Fue un viaje menos agradable que el de la nave nariscena. Tuvieron que ponerse unos trajes para investigar la amplia mayoría de la nave, casi toda llena de agua; su alojamiento era más pequeño y, lo peor de todo, la nave no dejó de incrementar el campo de gravedad para prepararlos para lo que fuera que los esperaba. Los morthanveld, que eran criaturas acuáticas, parecían desdeñar la gravedad, pero decidieron aumentar poco a poco el efecto aparente de esa fuerza sobre la nave para aclimatar a sus invitados humanos. Eran los únicos no morthanveld que había a bordo y, como dijo Holse, deberían sentirse halagados de que los complacieran así, pero era difícil sentir mucha gratitud cuando te dolían tanto los pies, la espalda y casi todo lo demás.

El
Fasilyce, al despertar
llevaba una docena de naves más pequeñas dispuestas como voluminosas semillas alrededor de la cintura y la parte posterior. Una de ellas era el Casco Delgado de cat.3
Ahora, para volver a la razón y su justa dulzura;
fue esa nave la que trasladó a Ferbin y Holse en el último tramo de su viaje. Amo y criado compartieron dos camarotes más bien pequeños, y se habrían pasado casi todo el tiempo tirados en los catres si Chilgitheri no les hubiera dado la lata para que se levantaran, dieran paseos e incluso hicieran algún que otro ejercicio poco exigente en la imitación de gravedad de la nave, que seguía aumentando poco a poco.

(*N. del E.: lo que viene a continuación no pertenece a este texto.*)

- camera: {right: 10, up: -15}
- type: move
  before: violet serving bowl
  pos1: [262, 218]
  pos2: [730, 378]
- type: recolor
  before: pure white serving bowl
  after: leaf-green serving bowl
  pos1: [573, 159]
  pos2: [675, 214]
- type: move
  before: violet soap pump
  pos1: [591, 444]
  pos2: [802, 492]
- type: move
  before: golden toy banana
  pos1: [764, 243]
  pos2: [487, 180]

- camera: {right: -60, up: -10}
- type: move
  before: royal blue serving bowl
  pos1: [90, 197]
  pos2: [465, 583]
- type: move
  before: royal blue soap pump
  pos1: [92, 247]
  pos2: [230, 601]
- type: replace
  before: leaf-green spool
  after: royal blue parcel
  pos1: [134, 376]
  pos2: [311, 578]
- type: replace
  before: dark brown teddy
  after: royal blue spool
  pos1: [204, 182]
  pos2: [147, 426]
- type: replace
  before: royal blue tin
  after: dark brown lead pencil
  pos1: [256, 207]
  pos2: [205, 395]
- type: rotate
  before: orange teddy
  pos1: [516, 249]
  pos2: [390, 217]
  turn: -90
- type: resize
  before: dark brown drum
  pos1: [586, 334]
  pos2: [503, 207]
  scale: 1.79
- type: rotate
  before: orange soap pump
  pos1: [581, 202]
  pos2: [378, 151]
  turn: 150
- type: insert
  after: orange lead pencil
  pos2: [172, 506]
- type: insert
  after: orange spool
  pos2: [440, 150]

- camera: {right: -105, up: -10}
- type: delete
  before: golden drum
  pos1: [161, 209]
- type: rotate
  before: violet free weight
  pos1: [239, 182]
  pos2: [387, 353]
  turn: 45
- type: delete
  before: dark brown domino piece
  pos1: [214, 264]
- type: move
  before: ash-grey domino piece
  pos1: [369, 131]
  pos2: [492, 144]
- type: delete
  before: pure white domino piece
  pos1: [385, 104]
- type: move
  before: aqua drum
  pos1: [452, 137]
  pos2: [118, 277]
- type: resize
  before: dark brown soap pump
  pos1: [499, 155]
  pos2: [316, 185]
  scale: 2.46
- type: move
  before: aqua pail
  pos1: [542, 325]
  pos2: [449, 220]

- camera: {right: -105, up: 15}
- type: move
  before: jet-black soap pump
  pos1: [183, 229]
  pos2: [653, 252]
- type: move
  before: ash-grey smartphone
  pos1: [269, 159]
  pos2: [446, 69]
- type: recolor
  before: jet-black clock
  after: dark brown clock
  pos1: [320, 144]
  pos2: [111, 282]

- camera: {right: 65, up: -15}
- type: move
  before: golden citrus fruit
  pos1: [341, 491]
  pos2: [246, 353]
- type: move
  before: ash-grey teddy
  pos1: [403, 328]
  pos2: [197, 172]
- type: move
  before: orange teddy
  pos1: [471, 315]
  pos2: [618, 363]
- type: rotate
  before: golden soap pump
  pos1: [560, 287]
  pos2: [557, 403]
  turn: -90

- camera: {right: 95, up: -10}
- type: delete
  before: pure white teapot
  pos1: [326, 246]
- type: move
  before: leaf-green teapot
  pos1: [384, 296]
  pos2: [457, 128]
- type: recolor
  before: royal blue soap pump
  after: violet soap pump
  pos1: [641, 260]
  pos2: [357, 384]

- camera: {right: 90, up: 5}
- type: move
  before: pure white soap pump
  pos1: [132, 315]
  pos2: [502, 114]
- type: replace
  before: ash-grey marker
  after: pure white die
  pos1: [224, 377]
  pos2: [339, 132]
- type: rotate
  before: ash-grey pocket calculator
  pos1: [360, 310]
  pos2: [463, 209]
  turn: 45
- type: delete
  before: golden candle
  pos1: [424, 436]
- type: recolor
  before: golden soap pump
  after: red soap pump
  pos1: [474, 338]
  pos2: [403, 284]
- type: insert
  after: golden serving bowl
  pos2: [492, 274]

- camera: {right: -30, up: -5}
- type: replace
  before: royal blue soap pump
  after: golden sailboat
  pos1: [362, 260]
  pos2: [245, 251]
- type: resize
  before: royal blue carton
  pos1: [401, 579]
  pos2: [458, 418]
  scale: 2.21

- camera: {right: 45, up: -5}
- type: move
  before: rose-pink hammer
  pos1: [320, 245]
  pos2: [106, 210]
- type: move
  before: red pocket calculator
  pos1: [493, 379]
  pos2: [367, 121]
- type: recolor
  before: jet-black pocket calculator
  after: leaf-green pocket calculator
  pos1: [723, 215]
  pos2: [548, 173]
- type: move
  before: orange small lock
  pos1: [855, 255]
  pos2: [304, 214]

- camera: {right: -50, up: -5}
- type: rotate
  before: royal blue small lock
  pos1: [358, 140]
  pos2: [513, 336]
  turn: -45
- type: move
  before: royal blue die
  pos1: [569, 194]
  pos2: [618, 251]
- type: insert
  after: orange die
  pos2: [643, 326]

–Pues no está aumentando con suficiente lentitud, que conste –comentó Holse con un gemido.

El
Ahora, para volver a la razón y su justa dulzura
entró de panza en una tierra fracturada y rota de rocas y cenizas. Eso, según les informó la oficial de enlace Chilgitheri, era lo que quedaba del país de Prille, en el continente de Sketevi, en el planeta Bulthmaas, en el sistema Chyme.

Cuando la nave se acercó a aquel yermo de color gris y marrón, se levantó el incremento final de gravedad que sé había posado como charreteras de plomo sobre los dos sarlos. Las naves morthanveld les habían hecho experimentar de forma deliberada un campo de gravedad un poco mayor al que advertirían al salir en aquel planeta para que la sensación real no fuera tan desagradable.

–Una bendición tan pequeña que es microscópica –murmuró Holse.

–Es mejor que nada –les informó Chilgitheri–. Y den gracias, caballeros. Vamos.

Los dos hombres se encontraron en la base plana y fundida de un gran cráter de aspecto reciente. Fuera del bulto inferior rotado de la nave que daba acceso a esta, el aire olía a quemado. Un viento frío y cortante giraba en la base circular de la depresión y levantaba columnas y velos de cenizas y polvo. La atmósfera les irritó la garganta y el aire se agitaba con lo que parecía un trueno continuo que se oía muy lejos.

Un cacharro pequeño y bulboso que parecía el compartimento de un carruaje hecho en su mayor parte de cristal había subido al bulto de acceso con ellos tras acercarse rodando para presentarles aquel espeluznante lugar. Ferbin se había preguntado si aquel trasto era una especie de mecanismo guardián. Por suerte no era más que su medio de transporte, no tendrían que caminar con aquel horrendo agobio que los estaba aplastando.